Problems to solve:
a: List the reasons the pension risk transfer text gives for why companies have historically adopted pension plans.
b: According to AM Best, as cited in the pension risk transfer text, what was the total value of single premium pension contract buyouts in 2019?

Selected extract section start

Last Updated: 5/9/2024

Issue:  Historically, companies have adopted pension plans for many reasons, like attraction and retention of qualified employees, workforce management, employee expectations, and enhancing tax benefits. However, the total annual cost of offering a pension plan can be hard to predict and is costly to administer. With fluctuating variables like investment returns, interest rates, and the longevity of participants, companies have pursued a method called pension risk transfer (PRT) to move the financial liability and the program administration from the company to a life insurer.

pension risk transfer is when a defined-benefit pension provider seeks to remove some or all of its obligation to pay guaranteed retirement income or post-retirement benefits to plan participants. In these transactions, the pension providers will generally transfer assets to a life insurer, for which the insurer assumes the annuity risk for plan participants. Other times the transfer may be initiated because of negotiations with unions to restructure the terms of the pension. According to AM Best, there were over 500 single premium pension contract buyouts totaling $28 billion in 2019. Due to organizations’ desires to alleviate their pension liability, it is expected that volume of PRT transactions will not subside anytime soon as companies transfer pension risk to avoid earnings volatility and enable themselves to concentrate on their core business demands.  

The types of risks addressed in pension transfer transactions might include the following:

  • The risk that participants will live longer than current annuity mortality tables would indicate (longevity risk).

Selected extract section end
Input data section start

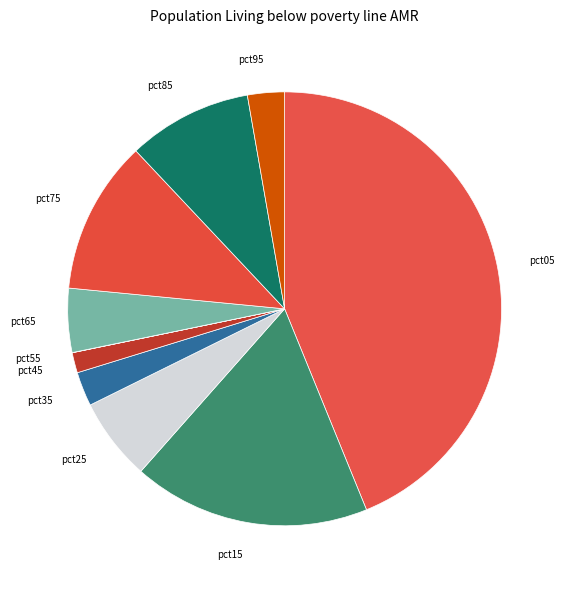

Which has a higher value, pct05 or pct25?

pct05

Input data section end

Task-by-task solutions:
a:
- Attraction and retention of qualified employees
- Workforce management
- Employee expectations
- Enhancing tax benefits

b: $28 billion.